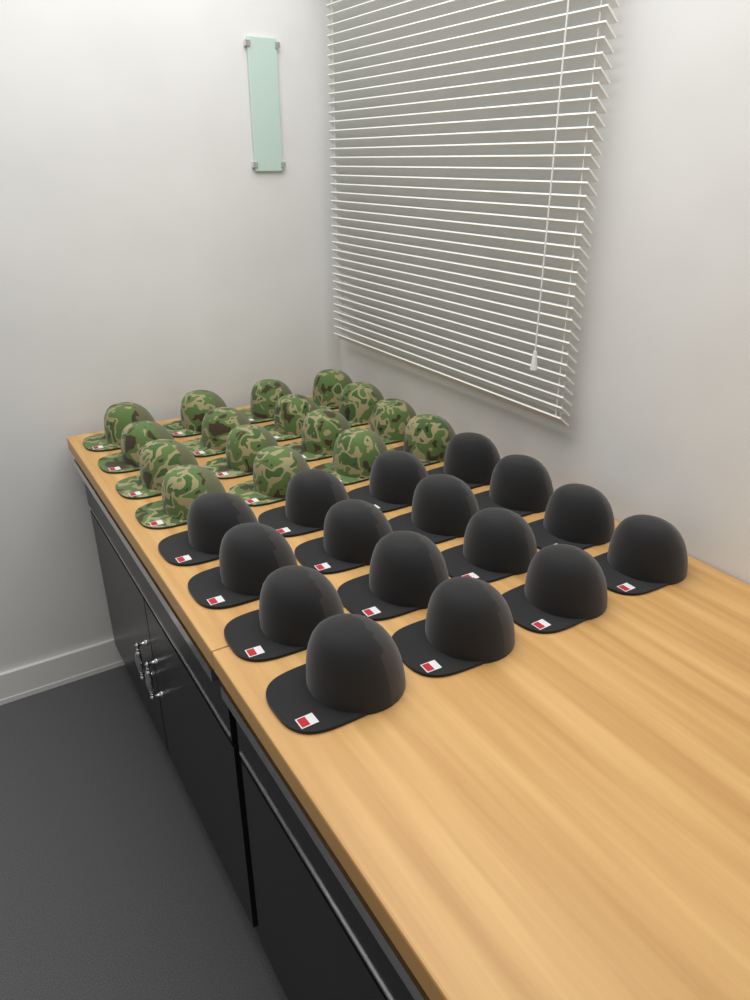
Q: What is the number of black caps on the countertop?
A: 16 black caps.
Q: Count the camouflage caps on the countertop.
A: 16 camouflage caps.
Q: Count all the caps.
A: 32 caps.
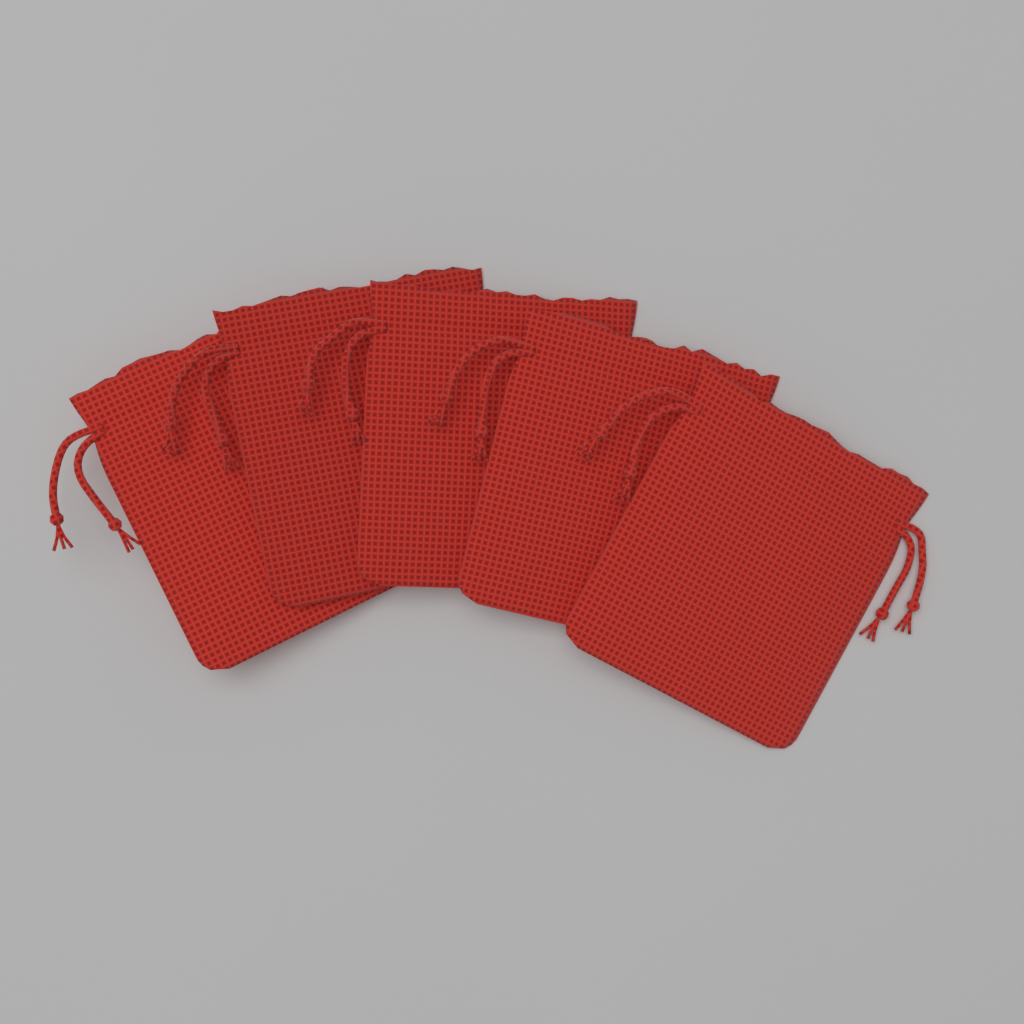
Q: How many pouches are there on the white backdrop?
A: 5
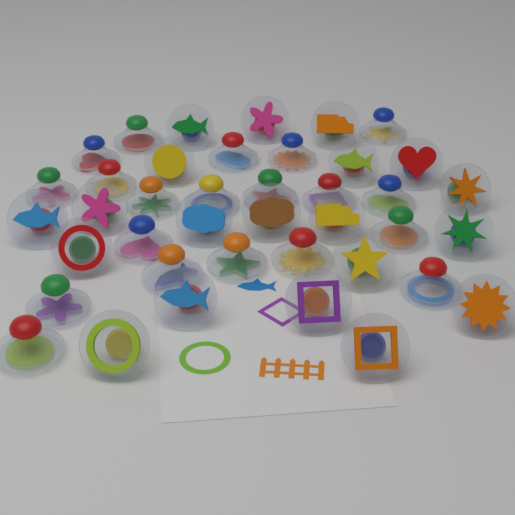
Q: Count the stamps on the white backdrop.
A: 40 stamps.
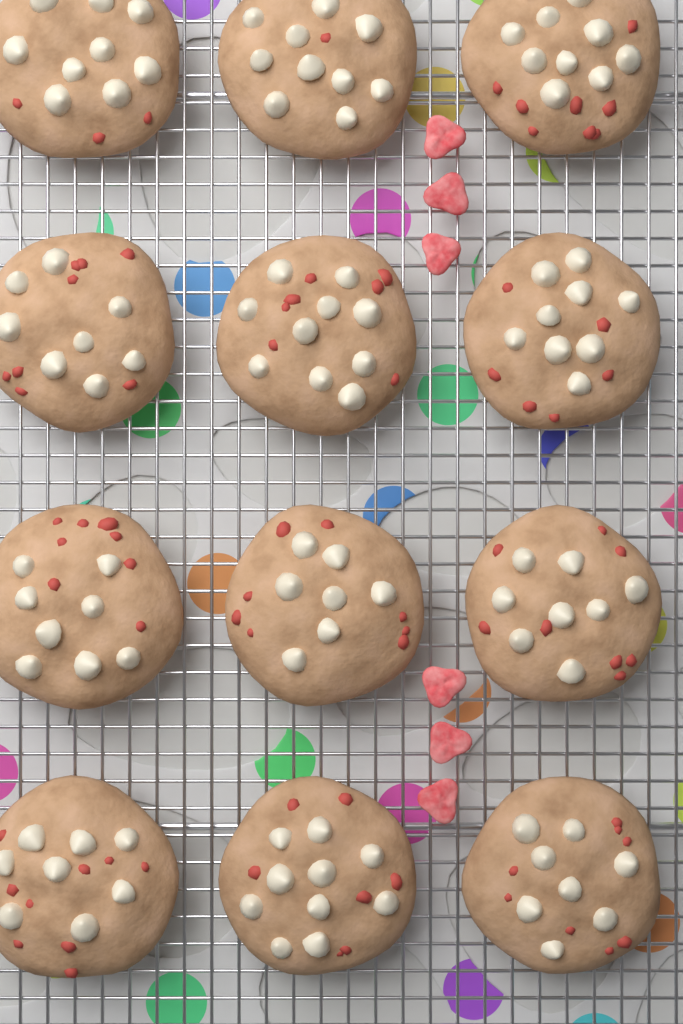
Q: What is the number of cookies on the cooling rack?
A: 12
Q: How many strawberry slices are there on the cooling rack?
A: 6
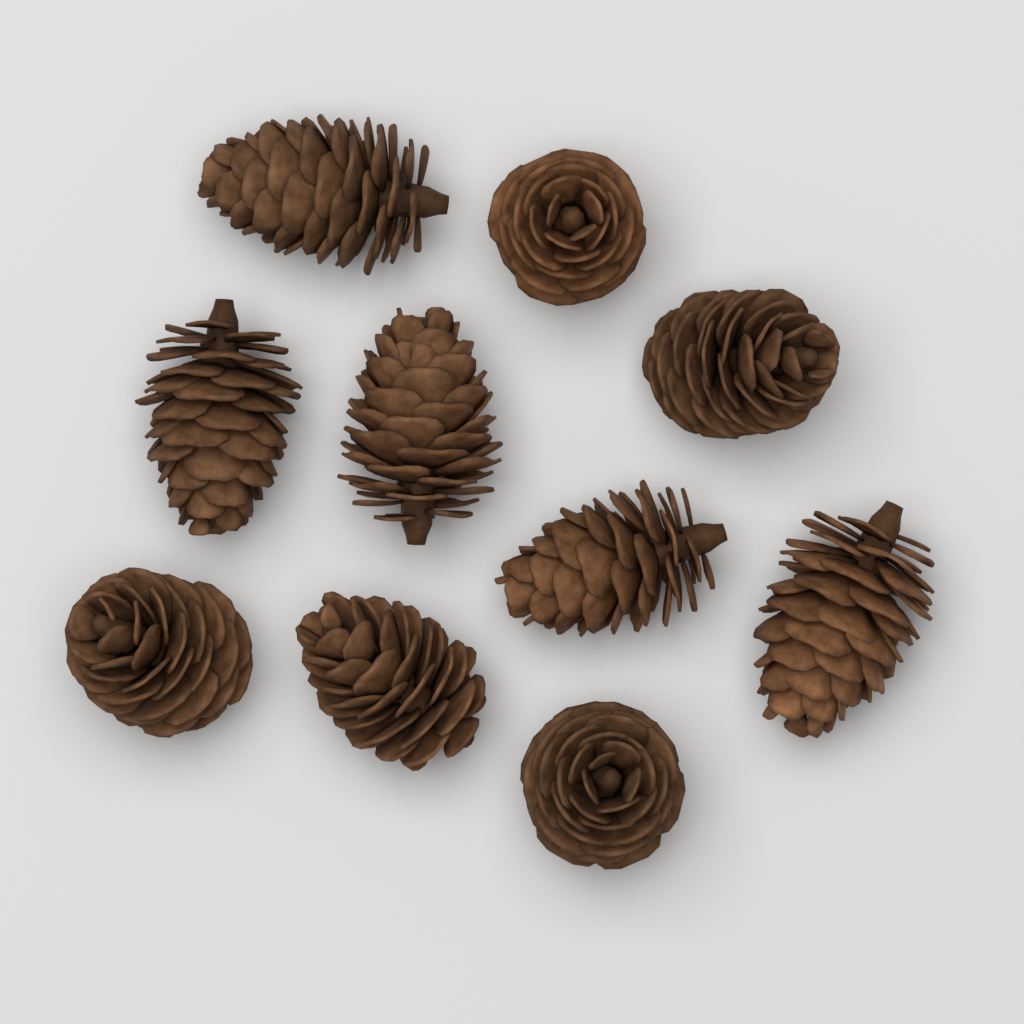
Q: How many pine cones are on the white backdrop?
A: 10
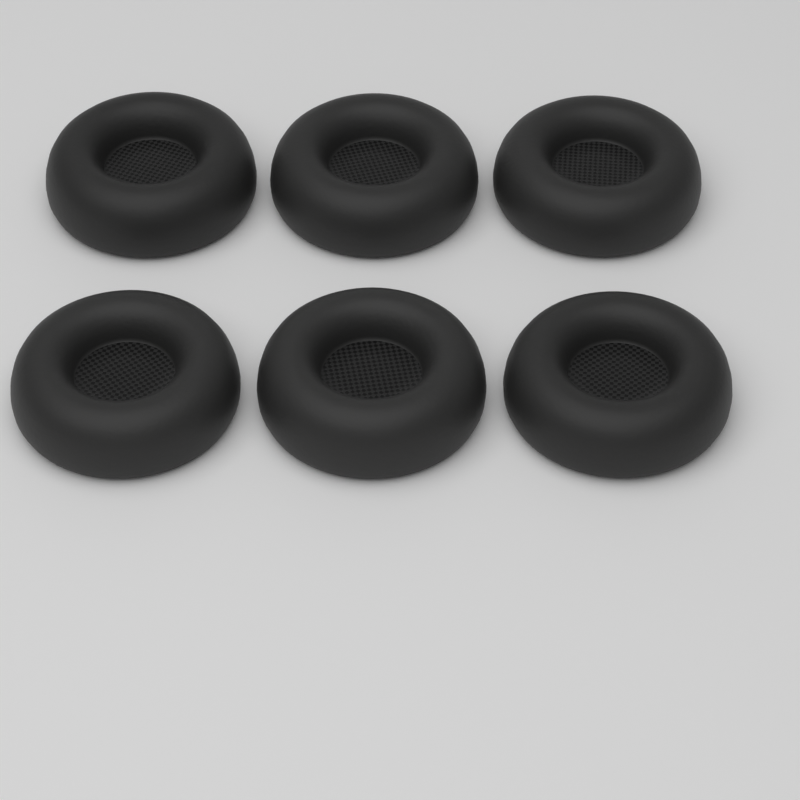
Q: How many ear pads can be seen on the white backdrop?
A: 6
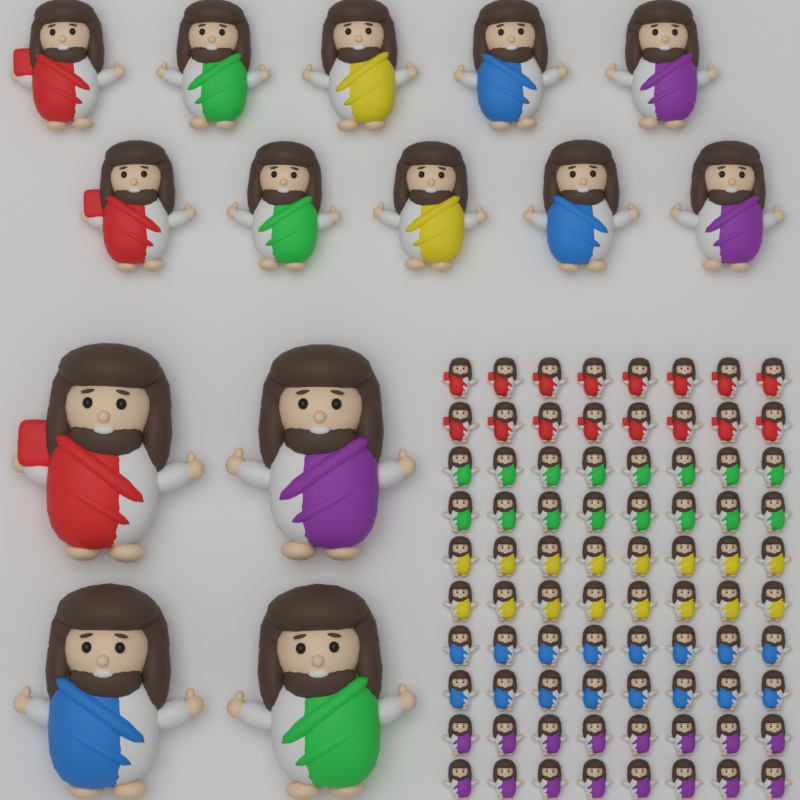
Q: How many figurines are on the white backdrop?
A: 94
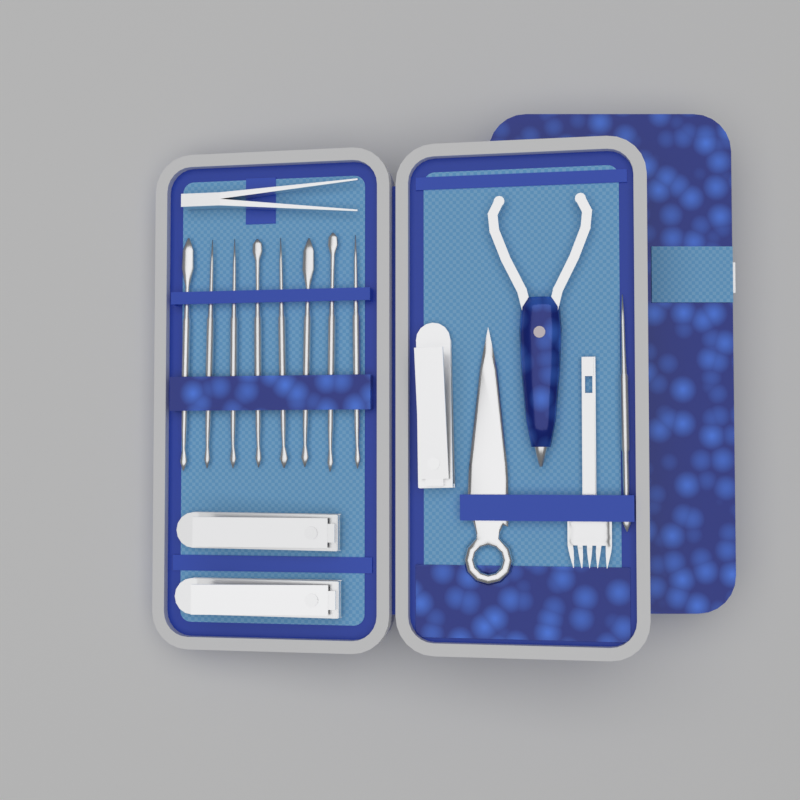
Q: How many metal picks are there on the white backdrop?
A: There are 9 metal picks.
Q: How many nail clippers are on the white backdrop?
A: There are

┄┄┄┄┄┄

EXERCISE INSTRUCTIONS =>
Pick out every line of the entries above that contains the word "black". Match case exactly.

SOLUTION FOR THIS EXERCISE =>
Q: What is the number of black caps on the countertop?
A: 16 black caps.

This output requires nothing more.